System and Method for Automated Detection of Plagiarized Spoken Responses
- Author(s):
- Evanini, Keelan; Wang, Xinhao
- Patent Issued:
- Sep 13, 2016
- Patent Number:
- 9,443,513
- Source:
- ETS Patent
- Document Type:
- Patent
- Family ID:
- 54142709
- Subject/Key Words:
- Patent, Active Patent, Automatic Speech Recognition, Plagiarism, Automated Scoring and Natural Language Processing, Automated Scoring of Speech, Spoken Language Assessment, Content-Based Scoring
Abstract
Systems and methods are provided for automated detection of plagiarized spoken responses. A spoken response is processed to generate a text that is representative of the spoken response.
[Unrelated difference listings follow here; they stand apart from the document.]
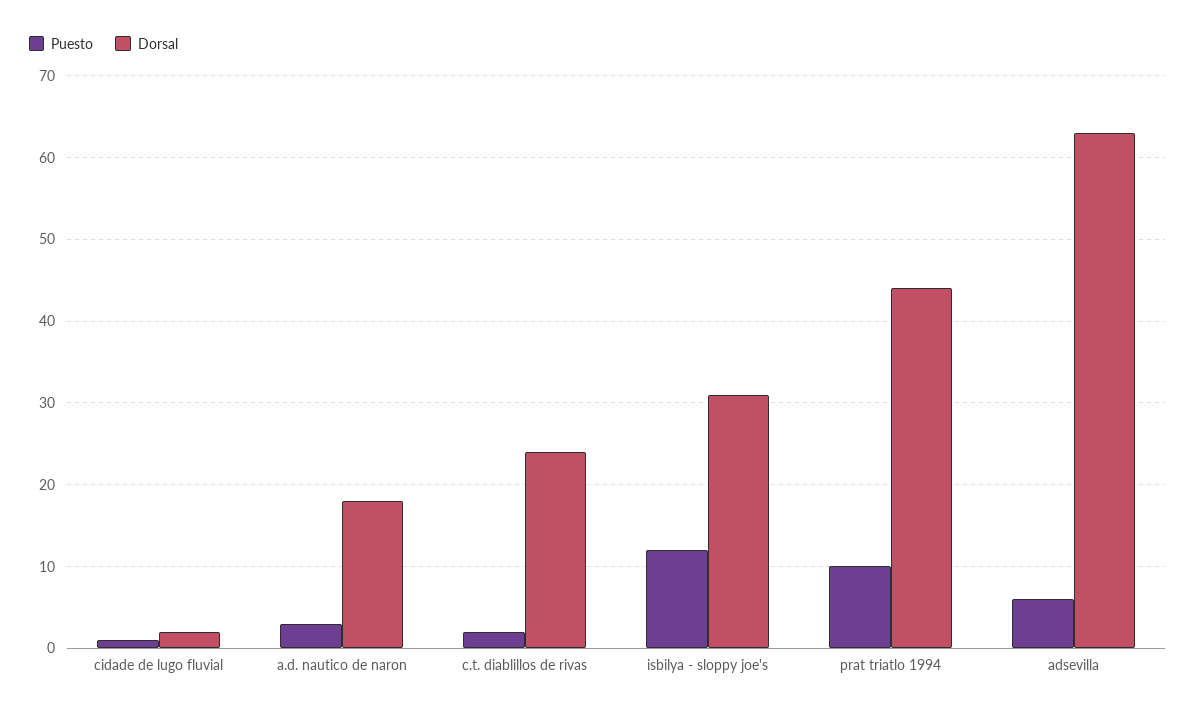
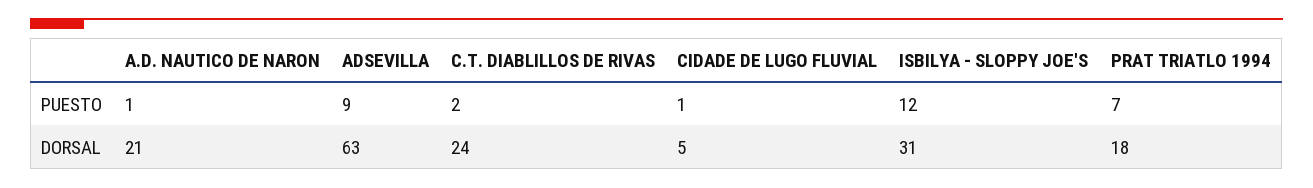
  {
    "Puesto": {
      "cidade de lugo fluvial": 1,
-     "a.d. nautico de naron": 3,
+     "a.d. nautico de naron": 1,
      "c.t. diablillos de rivas": 2,
      "isbilya - sloppy joe's": 12,
-     "prat triatlo 1994": 10,
+     "prat triatlo 1994": 7,
-     "adsevilla": 6
+     "adsevilla": 9
    },
    "Dorsal": {
-     "cidade de lugo fluvial": 2,
+     "cidade de lugo fluvial": 5,
-     "a.d. nautico de naron": 18,
+     "a.d. nautico de naron": 21,
      "c.t. diablillos de rivas": 24,
      "isbilya - sloppy joe's": 31,
-     "prat triatlo 1994": 44,
+     "prat triatlo 1994": 18,
      "adsevilla": 63
    }
  }

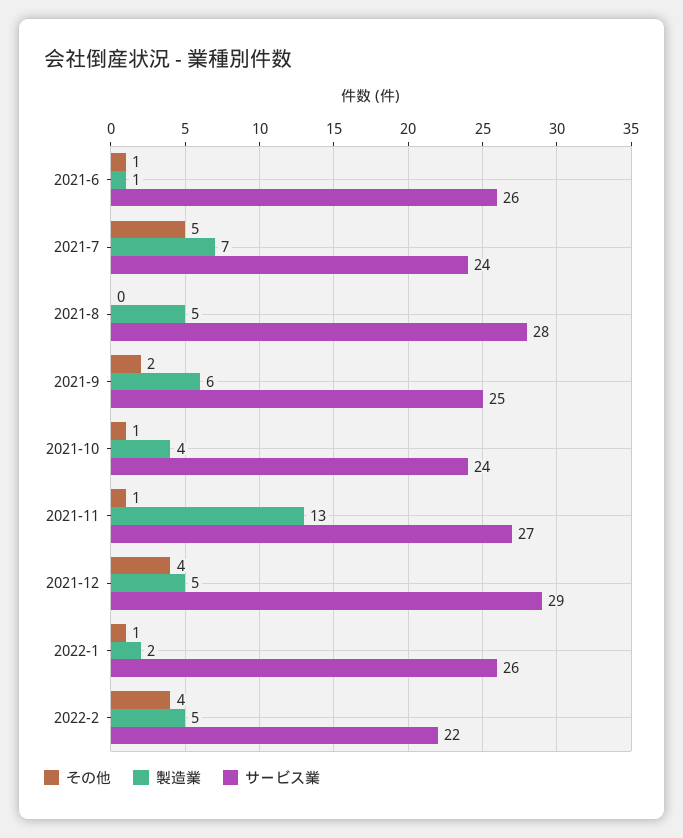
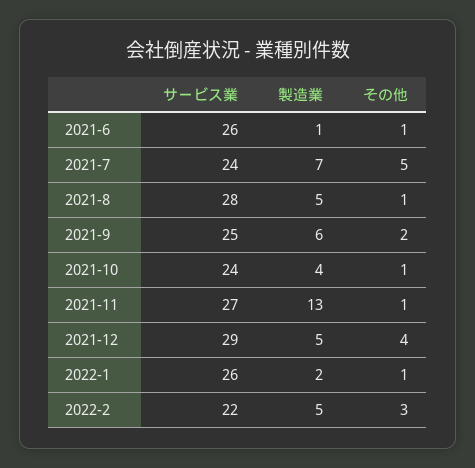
  {
    "その他": {
      "2021-6": 1,
      "2021-7": 5,
-     "2021-8": 0,
+     "2021-8": 1,
      "2021-9": 2,
      "2021-10": 1,
      "2021-11": 1,
      "2021-12": 4,
      "2022-1": 1,
-     "2022-2": 4
+     "2022-2": 3
    },
    "製造業": {
      "2021-6": 1,
      "2021-7": 7,
      "2021-8": 5,
      "2021-9": 6,
      "2021-10": 4,
      "2021-11": 13,
      "2021-12": 5,
      "2022-1": 2,
      "2022-2": 5
    },
    "サービス業": {
      "2021-6": 26,
      "2021-7": 24,
      "2021-8": 28,
      "2021-9": 25,
      "2021-10": 24,
      "2021-11": 27,
      "2021-12": 29,
      "2022-1": 26,
      "2022-2": 22
    }
  }

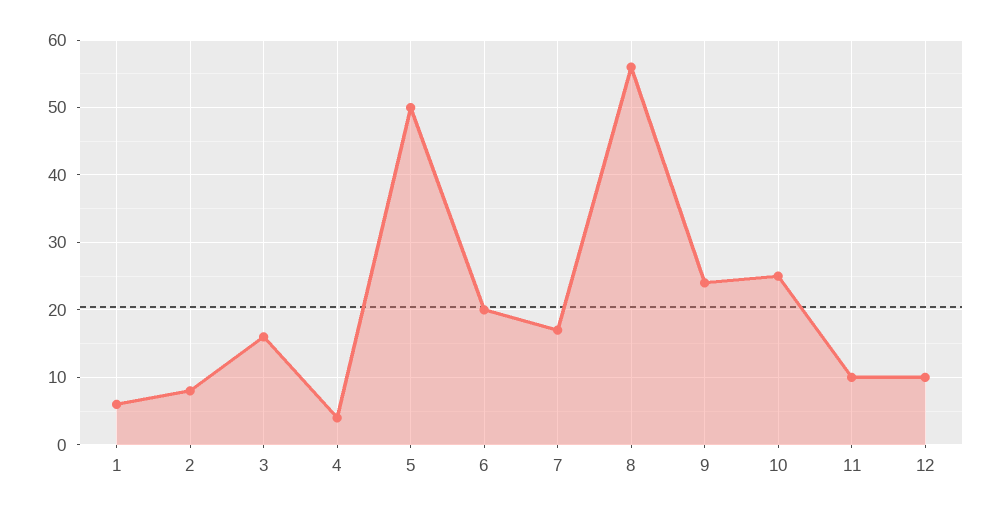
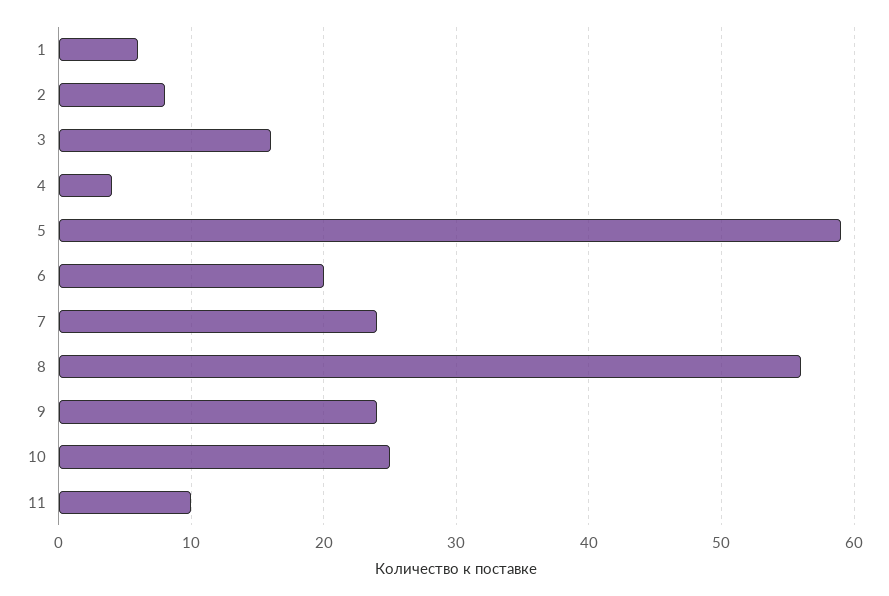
  {
    "1": 6,
    "2": 8,
    "3": 16,
    "4": 4,
-   "5": 50,
+   "5": 59,
    "6": 20,
-   "7": 17,
+   "7": 24,
    "8": 56,
    "9": 24,
    "10": 25,
-   "11": 10,
+   "11": 10
-   "12": 10
  }

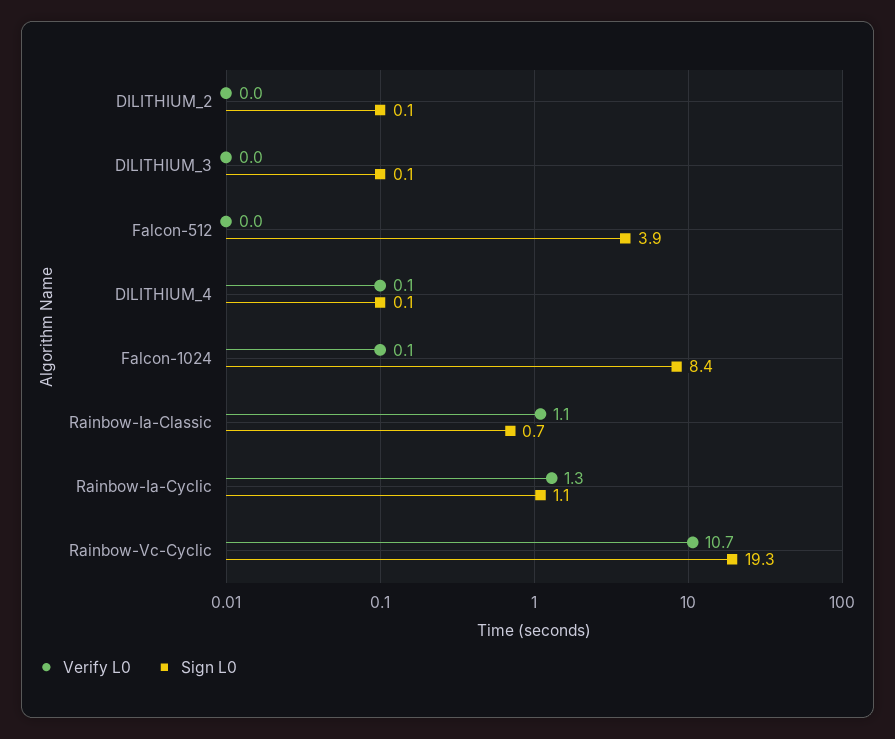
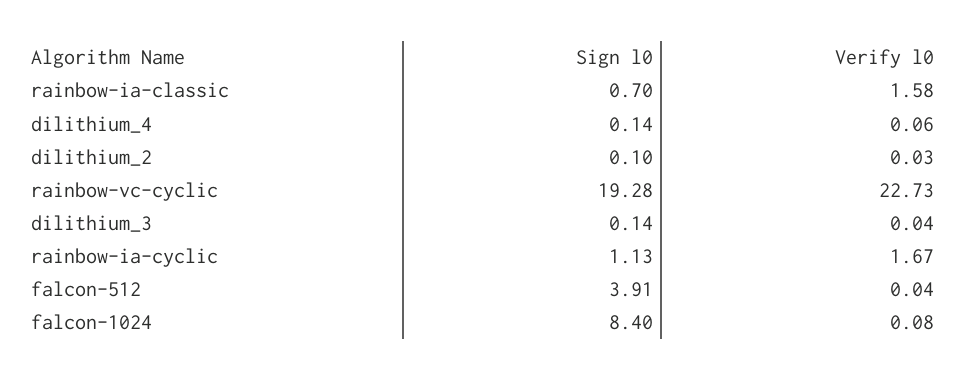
  {
    "Verify L0": {
      "DILITHIUM_2": 0.03,
      "DILITHIUM_3": 0.04,
      "Falcon-512": 0.04,
      "DILITHIUM_4": 0.06,
      "Falcon-1024": 0.08,
-     "Rainbow-Ia-Classic": 1.1,
+     "Rainbow-Ia-Classic": 1.58,
-     "Rainbow-Ia-Cyclic": 1.3,
+     "Rainbow-Ia-Cyclic": 1.67,
-     "Rainbow-Vc-Cyclic": 10.7
+     "Rainbow-Vc-Cyclic": 22.73
    },
    "Sign L0": {
      "DILITHIUM_2": 0.1,
      "DILITHIUM_3": 0.14,
      "Falcon-512": 3.91,
      "DILITHIUM_4": 0.14,
      "Falcon-1024": 8.4,
      "Rainbow-Ia-Classic": 0.7,
      "Rainbow-Ia-Cyclic": 1.13,
      "Rainbow-Vc-Cyclic": 19.28
    }
  }

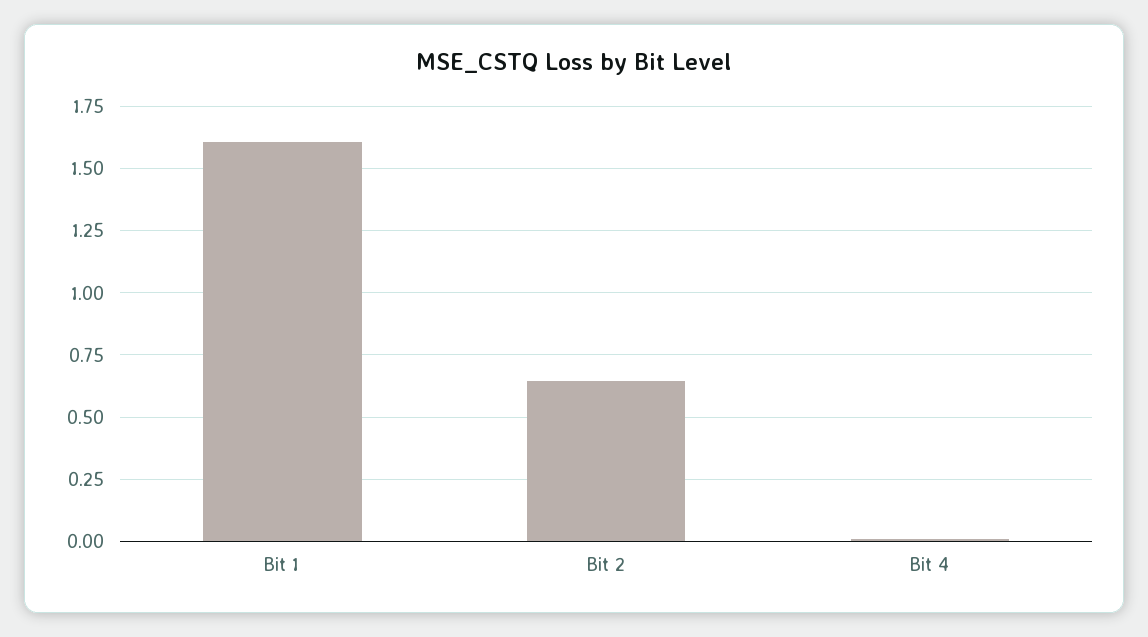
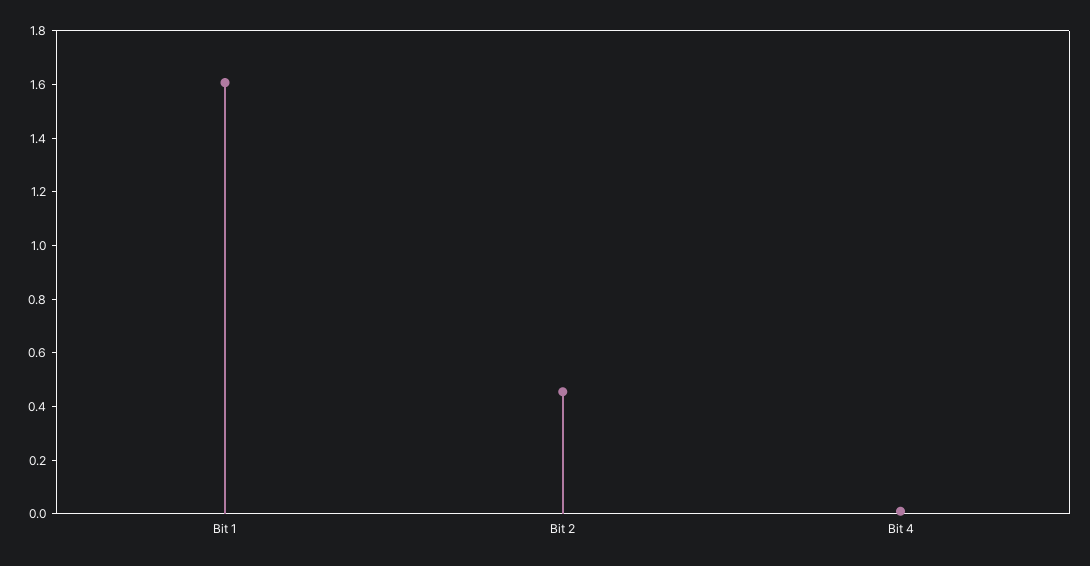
  {
    "Bit 1": 1.6,
-   "Bit 2": 0.65,
+   "Bit 2": 0.45,
    "Bit 4": 0
  }

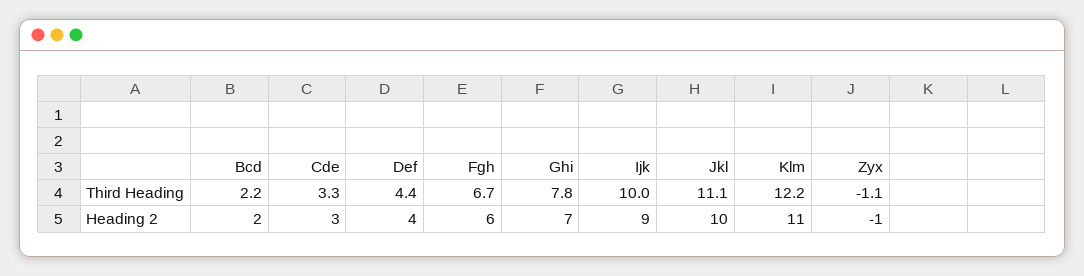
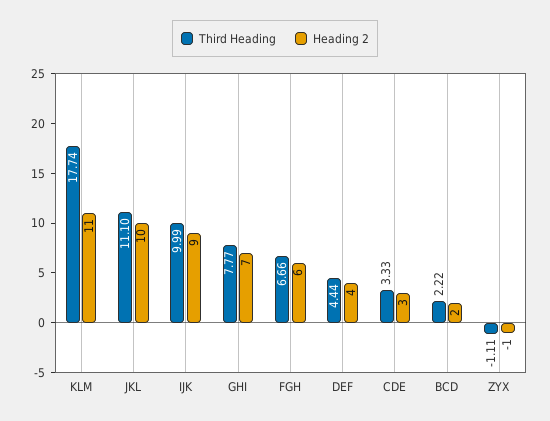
  {
    "Third Heading": {
      "Bcd": 2.22,
      "Cde": 3.33,
      "Def": 4.44,
      "Fgh": 6.66,
      "Ghi": 7.77,
      "Ijk": 9.99,
      "Jkl": 11.1,
-     "Klm": 12.2,
+     "Klm": 17.74,
      "Zyx": -1.11
    },
    "Heading 2": {
      "Bcd": 2,
      "Cde": 3,
      "Def": 4,
      "Fgh": 6,
      "Ghi": 7,
      "Ijk": 9,
      "Jkl": 10,
      "Klm": 11,
      "Zyx": -1
    }
  }

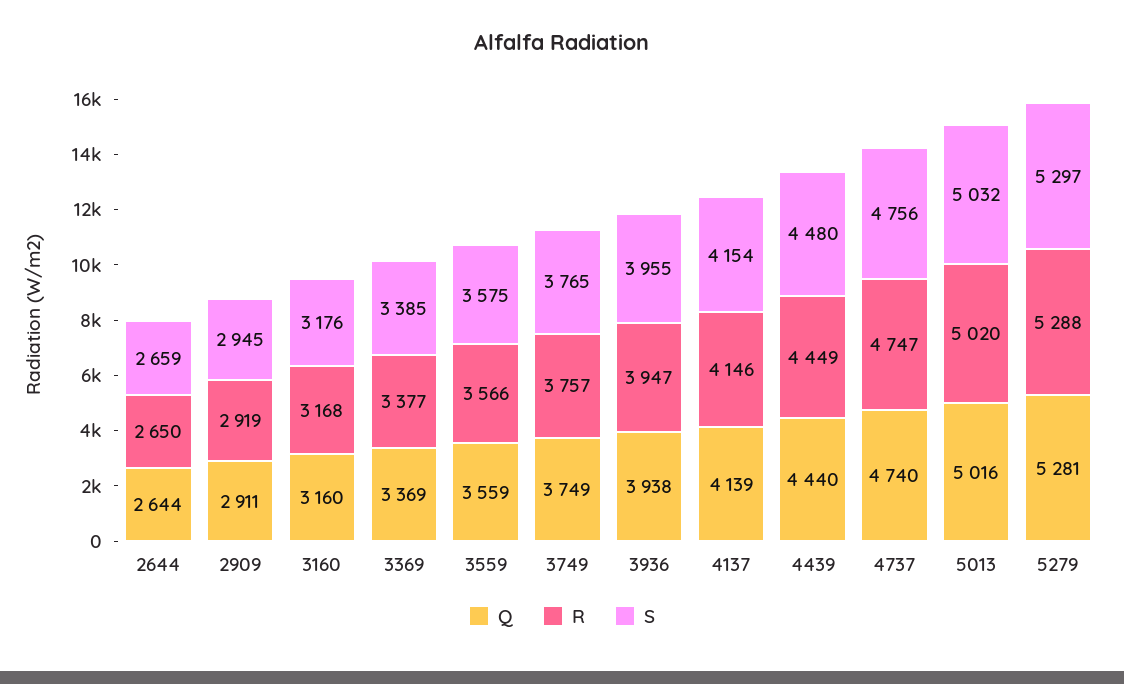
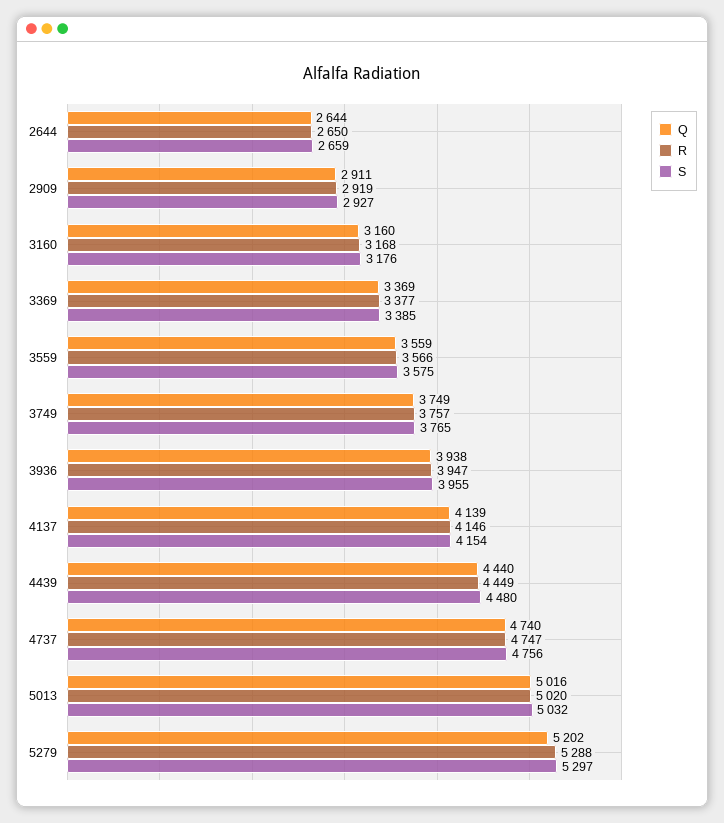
  {
    "Q": {
      "2644": 2644,
      "2909": 2911,
      "3160": 3160,
      "3369": 3369,
      "3559": 3559,
      "3749": 3749,
      "3936": 3938,
      "4137": 4139,
      "4439": 4440,
      "4737": 4740,
      "5013": 5016,
-     "5279": 5281
+     "5279": 5202
    },
    "R": {
      "2644": 2650,
      "2909": 2919,
      "3160": 3168,
      "3369": 3377,
      "3559": 3566,
      "3749": 3757,
      "3936": 3947,
      "4137": 4146,
      "4439": 4449,
      "4737": 4747,
      "5013": 5020,
      "5279": 5288
    },
    "S": {
      "2644": 2659,
-     "2909": 2945,
+     "2909": 2927,
      "3160": 3176,
      "3369": 3385,
      "3559": 3575,
      "3749": 3765,
      "3936": 3955,
      "4137": 4154,
      "4439": 4480,
      "4737": 4756,
      "5013": 5032,
      "5279": 5297
    }
  }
The text is processed to remove disfluencies in the text and to identify a plurality of sentences in the text. A first numerical measure indicative of a number of words and phrases of the text that are included verbatim in a source text is determined. The source text has been designated as a source of plagiarized content. A second numerical measure indicative of an amount of the text that paraphrases portions of the source text is determined. A third numerical measure indicative of a similarity between sentences of the text and sentences of the source text is determined. A model is applied to the first, second, and third numerical measures to classify the spoken response as being plagiarized or non-plagiarized.